» YOUR ASSIGNMENT
Word for word, set down every line of the entries below from the line with "position:absolute; left:7px; top:3px;" to the line with "height:30px; background:#f1f0ee; display:flex;", including both, and no other line.

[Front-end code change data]
•••••

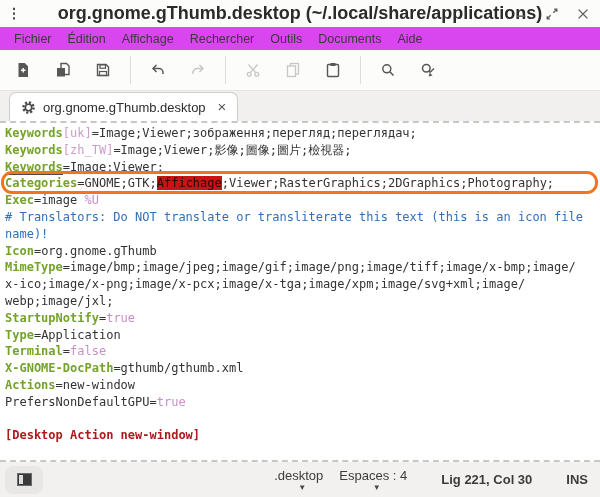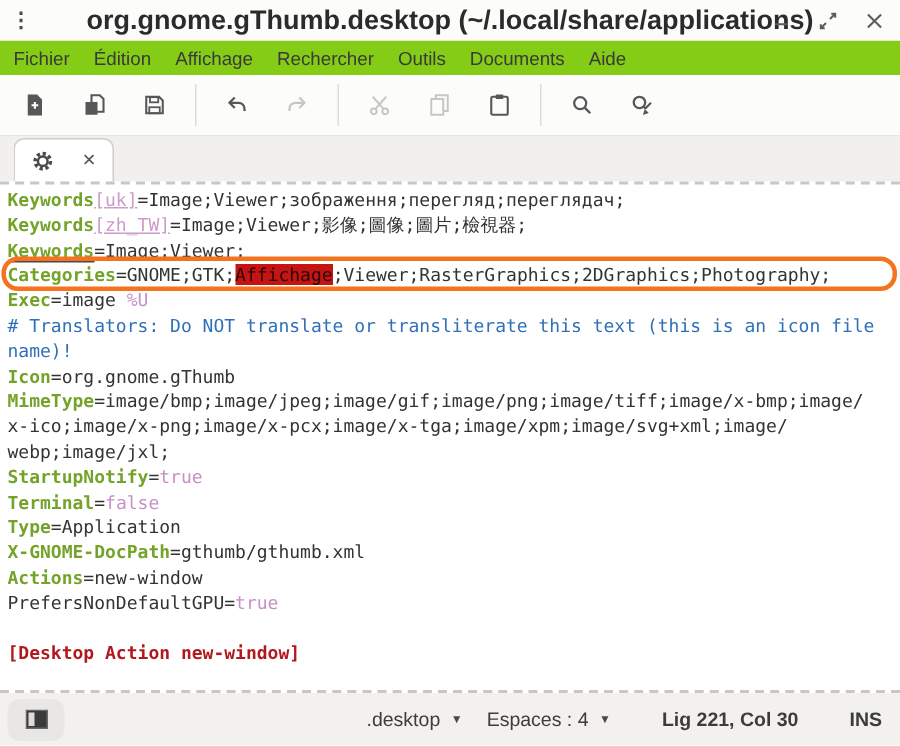--- a/index.html
+++ b/index.html
@@ -12,52 +12,52 @@
   .window { width:600px; height:497px; display:flex; flex-direction:column; background:#fbfbfa; }
 
   
   .titlebar { height:27px; position:relative; display:flex; align-items:center; background:#fcfcfb; flex:0 0 auto; }
   .kebab { position:absolute; left:7px; top:3px; font-size:14px; font-weight:bold; color:#4a4a4a; line-height:20px; }
   .title { flex:1; text-align:center; font-weight:bold; font-size:18px; color:#2b2b2b; }
   .controls { position:absolute; right:8px; top:0; height:27px; display:flex; align-items:center; gap:13px; }
   .ctrl-btn { border:none; background:none; padding:0; width:18px; height:18px; display:flex; align-items:center; justify-content:center; color:#5c5c5c; cursor:default; }
 
   
-  .menubar { height:23px; display:flex; align-items:center; padding-left:1px; background:#84cc16; flex:0 0 auto; }
+  .menubar { height:23px; display:flex; align-items:center; padding-left:6px; background:#d946ef; flex:0 0 auto; }
   .menu-item { padding:0 8px; font-size:12.5px; color:#3a3a3a; }
 
   
   .toolbar { height:41px; display:flex; align-items:center; padding-left:3px; background:#fcfcfb; border-bottom:1px solid #e8e6e3; flex:0 0 auto; }
   .tool-btn { width:30px; height:30px; margin:0 5px; border:none; background:none; padding:0; display:flex; align-items:center; justify-content:center; color:#575757; }
   .tool-btn.disabled { color:#c8c6c2; }
   .tool-sep { width:1px; height:28px; background:#dedcd8; margin:0 7px; }
 
   
   .tabbar { height:30px; background:#f1f0ee; display:flex; align-items:flex-end; padding-left:9px; flex:0 0 auto; }
   .tab { height:29px; display:flex; align-items:center; padding:0 11px; background:#ffffff; border:1px solid #cfcdc9; border-bottom:none; border-radius:7px 7px 0 0; font-size:13px; color:#2d2d2d; }
   .tab-icon { margin-right:7px; display:flex; }
   .tab-close { margin-left:12px; font-size:15px; line-height:12px; color:#555; }
 
   
   .editor { flex:1 1 auto; background:#ffffff; border-top:2px dashed #c9c7c4; border-bottom:2px dashed #c9c7c4; padding:2px 0 0 5px; font-family:"DejaVu Sans Mono", monospace; font-size:12px; line-height:16.8px; overflow:hidden; color:var(--text-dark,#333); }
   .line { height:16.8px; white-space:pre; position:relative; }
   .key  { color:var(--key-green); font-weight:bold; }
   .keyu { color:var(--key-green); font-weight:bold; border-bottom:1px solid #4a4a4a; }
-  .loc  { color:var(--locale-purple);text-decoration:underline; }
+  .loc  { color:var(--locale-purple); }
   .val  { color:var(--value-purple); }
   .com  { color:var(--comment-blue); }
   .sec  { color:var(--section-red); font-weight:bold; }
   .match{ background:var(--match-bg); color:var(--match-fg); }
   .line.annotated .box { position:absolute; left:-4px; right:2px; top:-4px; height:23px; border:3px solid var(--accent-orange); border-radius:11px; pointer-events:none; }
 
   
   .statusbar { height:35px; background:#f2f1ef; display:flex; align-items:center; padding:0 12px 0 5px; flex:0 0 auto; font-size:13px; color:#3c3c3c; }
   .panel-btn { width:38px; height:28px; border:none; border-radius:8px; background:#e8e7e5; display:flex; align-items:center; justify-content:center; padding:0; }
   .status-right { margin-left:auto; display:flex; align-items:center; }
-  .status-item { display:flex; align-items:center; }
+  .status-item { display:flex; align-items:center;flex-direction:column; }
   .caret { font-size:8px; margin-left:7px; color:#4a4a4a; }
   .gap-sm { margin-left:16px; }
   .gap-lg { margin-left:34px;font-weight:bold; }
 </style>
 </head>
 <body>
 
 <div class="window">
 
   <div class="titlebar">
@@ -183,39 +183,40 @@
     </div>
 
   <div class="tabbar">
     <div class="tab">
       <span class="tab-icon">
         <svg width="15" height="15" viewBox="0 0 16 16">
             <circle cx="8" cy="8" r="5.4" fill="none" stroke="#4a4a4a" stroke-width="2.6" stroke-dasharray="2.3 1.9"></circle>
             <circle cx="8" cy="8" r="3.4" fill="#ffffff" stroke="#4a4a4a" stroke-width="1.7"></circle>
           </svg>
       </span>
+      <span>org.gnome.gThumb.desktop</span>
       <span class="tab-close">×</span>
     </div>
   </div>
 
   <div class="editor" id="editor">
       <div class="line"><span class="key">Keywords</span><span class="loc">[uk]</span><span class="txt">=Image;Viewer;зображення;перегляд;переглядач;</span></div>
       <div class="line"><span class="key">Keywords</span><span class="loc">[zh_TW]</span><span class="txt">=Image;Viewer;影像;圖像;圖片;檢視器;</span></div>
       <div class="line"><span class="keyu">Keywords</span><span class="txt">=Image;Viewer;</span></div>
       <div class="line annotated"><div class="box"></div><span class="key">Categories</span><span class="txt">=GNOME;GTK;</span><span class="match">Affichage</span><span class="txt">;Viewer;RasterGraphics;2DGraphics;Photography;</span></div>
       <div class="line"><span class="key">Exec</span><span class="txt">=image </span><span class="val">%U</span></div>
       <div class="line"><span class="com"># Translators: Do NOT translate or transliterate this text (this is an icon file</span></div>
       <div class="line"><span class="com">name)!</span></div>
       <div class="line"><span class="key">Icon</span><span class="txt">=org.gnome.gThumb</span></div>
       <div class="line"><span class="key">MimeType</span><span class="txt">=image/bmp;image/jpeg;image/gif;image/png;image/tiff;image/x-bmp;image/</span></div>
       <div class="line"><span class="txt">x-ico;image/x-png;image/x-pcx;image/x-tga;image/xpm;image/svg+xml;image/</span></div>
       <div class="line"><span class="txt">webp;image/jxl;</span></div>
       <div class="line"><span class="key">StartupNotify</span><span class="txt">=</span><span class="val">true</span></div>
+      <div class="line"><span class="key">Type</span><span class="txt">=Application</span></div>
       <div class="line"><span class="key">Terminal</span><span class="txt">=</span><span class="val">false</span></div>
-      <div class="line"><span class="key">Type</span><span class="txt">=Application</span></div>
       <div class="line"><span class="key">X-GNOME-DocPath</span><span class="txt">=gthumb/gthumb.xml</span></div>
       <div class="line"><span class="key">Actions</span><span class="txt">=new-window</span></div>
       <div class="line"><span class="txt">PrefersNonDefaultGPU=</span><span class="val">true</span></div>
       <div class="line"></div>
       <div class="line"><span class="sec">[Desktop Action new-window]</span></div>
     </div>
 
   <div class="statusbar">
     <button class="panel-btn">
       <svg width="15" height="13" viewBox="0 0 15 13">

•••••

» SOLUTION
   .kebab { position:absolute; left:7px; top:3px; font-size:14px; font-weight:bold; color:#4a4a4a; line-height:20px; }
   .title { flex:1; text-align:center; font-weight:bold; font-size:18px; color:#2b2b2b; }
   .controls { position:absolute; right:8px; top:0; height:27px; display:flex; align-items:center; gap:13px; }
   .ctrl-btn { border:none; background:none; padding:0; width:18px; height:18px; display:flex; align-items:center; justify-content:center; color:#5c5c5c; cursor:default; }
 
   
-  .menubar { height:23px; display:flex; align-items:center; padding-left:1px; background:#84cc16; flex:0 0 auto; }
+  .menubar { height:23px; display:flex; align-items:center; padding-left:6px; background:#d946ef; flex:0 0 auto; }
   .menu-item { padding:0 8px; font-size:12.5px; color:#3a3a3a; }
 
   
   .toolbar { height:41px; display:flex; align-items:center; padding-left:3px; background:#fcfcfb; border-bottom:1px solid #e8e6e3; flex:0 0 auto; }
   .tool-btn { width:30px; height:30px; margin:0 5px; border:none; background:none; padding:0; display:flex; align-items:center; justify-content:center; color:#575757; }
   .tool-btn.disabled { color:#c8c6c2; }
   .tool-sep { width:1px; height:28px; background:#dedcd8; margin:0 7px; }
 
   
   .tabbar { height:30px; background:#f1f0ee; display:flex; align-items:flex-end; padding-left:9px; flex:0 0 auto; }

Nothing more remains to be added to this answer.